The exhibition shows the artist’s disruptive gestures of building up thick surfaces that she then carved or scratched into, integrating collaged fabrics or paper fragments into her canvases, smudging her compositions, and using brushes of diverse sizes and other tools to apply and disperse her pigments.

The show is also animated by the notion of premonitions, or the feeling an ominous event is going to occur. Her 1970 painting, Premonition, reflects Carrillo’s heightened awareness of mortality following a spinal aneurysm —the complications of which would lead to her death —, as well as her interest in surrealist and ritual practices.

Lilia Carrillo: Ruptures and Premonitions also showcases the historical shift in Mexico's social environment and mood as reflected in Carrillo’s work.

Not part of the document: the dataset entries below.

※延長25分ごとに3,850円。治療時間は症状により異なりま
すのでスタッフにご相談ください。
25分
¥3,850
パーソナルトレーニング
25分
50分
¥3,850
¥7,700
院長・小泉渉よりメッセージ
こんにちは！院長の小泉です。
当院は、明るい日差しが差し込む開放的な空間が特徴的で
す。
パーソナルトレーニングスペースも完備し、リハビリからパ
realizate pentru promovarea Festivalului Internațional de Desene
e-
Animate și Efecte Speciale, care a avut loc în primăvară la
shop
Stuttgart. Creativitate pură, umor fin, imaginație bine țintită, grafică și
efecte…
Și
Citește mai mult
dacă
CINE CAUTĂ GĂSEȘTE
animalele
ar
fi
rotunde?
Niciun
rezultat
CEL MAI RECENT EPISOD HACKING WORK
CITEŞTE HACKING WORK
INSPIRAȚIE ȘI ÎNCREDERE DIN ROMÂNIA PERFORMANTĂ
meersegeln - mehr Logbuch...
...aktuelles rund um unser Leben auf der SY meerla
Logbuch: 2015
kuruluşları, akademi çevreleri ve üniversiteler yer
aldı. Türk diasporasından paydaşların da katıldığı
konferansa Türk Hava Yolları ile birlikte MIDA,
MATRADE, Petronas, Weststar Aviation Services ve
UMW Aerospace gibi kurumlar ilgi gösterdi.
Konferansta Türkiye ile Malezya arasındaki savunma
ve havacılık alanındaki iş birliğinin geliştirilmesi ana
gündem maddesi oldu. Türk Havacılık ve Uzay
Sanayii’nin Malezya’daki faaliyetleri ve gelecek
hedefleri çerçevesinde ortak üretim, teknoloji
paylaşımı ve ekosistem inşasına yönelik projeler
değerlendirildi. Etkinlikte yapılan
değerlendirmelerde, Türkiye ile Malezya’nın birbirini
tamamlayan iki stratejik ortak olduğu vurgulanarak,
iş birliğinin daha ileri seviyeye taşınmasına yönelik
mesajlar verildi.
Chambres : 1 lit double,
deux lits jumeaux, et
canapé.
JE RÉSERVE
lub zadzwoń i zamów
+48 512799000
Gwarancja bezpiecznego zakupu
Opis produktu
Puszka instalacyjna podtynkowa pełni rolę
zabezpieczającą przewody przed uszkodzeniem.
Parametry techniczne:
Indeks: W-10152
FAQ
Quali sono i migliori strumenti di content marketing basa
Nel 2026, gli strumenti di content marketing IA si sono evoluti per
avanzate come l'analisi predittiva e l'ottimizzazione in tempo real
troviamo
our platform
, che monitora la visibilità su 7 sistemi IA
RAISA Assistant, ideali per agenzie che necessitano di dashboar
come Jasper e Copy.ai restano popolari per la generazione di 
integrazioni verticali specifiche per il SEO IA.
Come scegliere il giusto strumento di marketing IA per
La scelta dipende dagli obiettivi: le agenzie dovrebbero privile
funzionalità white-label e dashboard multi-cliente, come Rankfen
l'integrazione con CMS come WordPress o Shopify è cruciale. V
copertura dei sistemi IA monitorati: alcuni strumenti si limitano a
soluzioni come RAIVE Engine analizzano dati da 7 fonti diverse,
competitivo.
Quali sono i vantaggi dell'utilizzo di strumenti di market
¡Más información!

While her early 1960s works express an exploratory optimism —coinciding with the country's economic boom and rapid urban growth—her later canvases respond to a darkening political climate, including the 1968 Tlatelolco massacre and growing environmental concerns. In her final years, Carrillo’s celestial references transformed into expansive compositions evocative of smog and debris.

The exhibition is part of Art at Americas Society’s Women Artists Series, dedicated to important yet underrecognized women artists from Latin America. The series began in 2022 with an exhibition of Mexican sculptor Geles Cabrera, it continued in 2023 with a show on Chilean interdisciplinary artist Sylvia Palacios Whitman, in 2024 with a mid-career survey of Argentine artist Alejandra Seeber, and it 2025 with a survey of Colombian artist Fanny Sanín.

To accompany the show, Americas Society will present a series of public programs and two publications: an exhibition catalogue and the first monograph about Lilia Carrillo. The bilingual monograph about the painter will be printed in the U.S. and internationally to support exhibitions of the artist’s work at Americas Society (2026) and the Museo del Palacio de Bellas Artes (2025). With texts by authors including art historian Leah Dickerman, the book will be produced in both Spanish and English.